- _HOW TO COMPLETE THIS TASK_
Of all the lines in the entries below, give again exactly those starting at the line containing "w modelarstwie rakietowym" and ending at the line containing "Studenckie Koło Astronautyczne", both ends included, and no others.

- _Stored data entries_
- - -

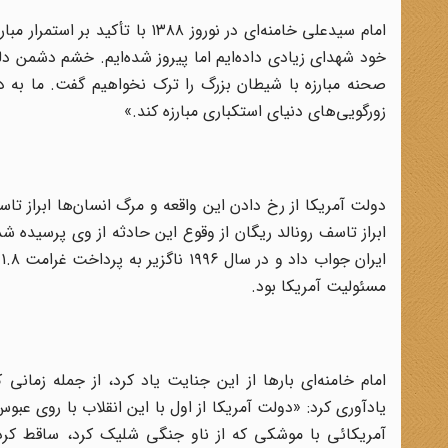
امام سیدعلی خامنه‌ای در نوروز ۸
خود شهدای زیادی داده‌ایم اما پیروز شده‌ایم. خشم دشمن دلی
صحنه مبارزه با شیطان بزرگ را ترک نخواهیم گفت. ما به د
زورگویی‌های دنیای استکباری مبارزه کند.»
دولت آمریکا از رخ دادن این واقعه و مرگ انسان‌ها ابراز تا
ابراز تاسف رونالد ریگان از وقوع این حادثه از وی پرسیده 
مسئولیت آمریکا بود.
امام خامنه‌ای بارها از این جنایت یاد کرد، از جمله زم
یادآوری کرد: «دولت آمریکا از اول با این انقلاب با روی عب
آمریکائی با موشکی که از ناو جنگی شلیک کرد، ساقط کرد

- - -

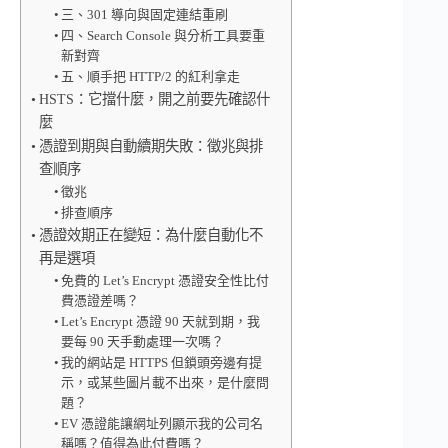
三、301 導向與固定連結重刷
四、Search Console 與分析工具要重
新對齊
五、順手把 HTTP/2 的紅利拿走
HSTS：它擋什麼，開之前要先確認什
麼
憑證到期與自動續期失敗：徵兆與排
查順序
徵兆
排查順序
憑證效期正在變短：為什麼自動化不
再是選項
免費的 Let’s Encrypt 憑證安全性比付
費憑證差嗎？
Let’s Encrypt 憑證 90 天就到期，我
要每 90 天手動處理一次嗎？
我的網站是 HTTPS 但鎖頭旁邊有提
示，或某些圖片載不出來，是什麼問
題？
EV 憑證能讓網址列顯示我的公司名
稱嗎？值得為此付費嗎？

- - -

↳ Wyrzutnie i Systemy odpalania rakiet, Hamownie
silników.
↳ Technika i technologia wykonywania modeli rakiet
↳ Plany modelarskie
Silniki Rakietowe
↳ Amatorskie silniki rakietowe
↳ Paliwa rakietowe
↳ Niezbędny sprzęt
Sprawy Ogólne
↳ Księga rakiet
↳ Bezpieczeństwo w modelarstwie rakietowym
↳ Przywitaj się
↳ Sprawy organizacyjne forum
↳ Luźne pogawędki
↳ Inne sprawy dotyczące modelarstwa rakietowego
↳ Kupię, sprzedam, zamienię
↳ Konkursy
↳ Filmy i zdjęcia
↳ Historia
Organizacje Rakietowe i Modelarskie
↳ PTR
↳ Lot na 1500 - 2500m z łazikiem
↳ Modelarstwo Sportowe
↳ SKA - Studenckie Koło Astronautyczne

- - -

- _WRITTEN REPLY_
↳ Bezpieczeństwo w modelarstwie rakietowym
↳ Przywitaj się
↳ Sprawy organizacyjne forum
↳ Luźne pogawędki
↳ Inne sprawy dotyczące modelarstwa rakietowego
↳ Kupię, sprzedam, zamienię
↳ Konkursy
↳ Filmy i zdjęcia
↳ Historia
Organizacje Rakietowe i Modelarskie
↳ PTR
↳ Lot na 1500 - 2500m z łazikiem
↳ Modelarstwo Sportowe
↳ SKA - Studenckie Koło Astronautyczne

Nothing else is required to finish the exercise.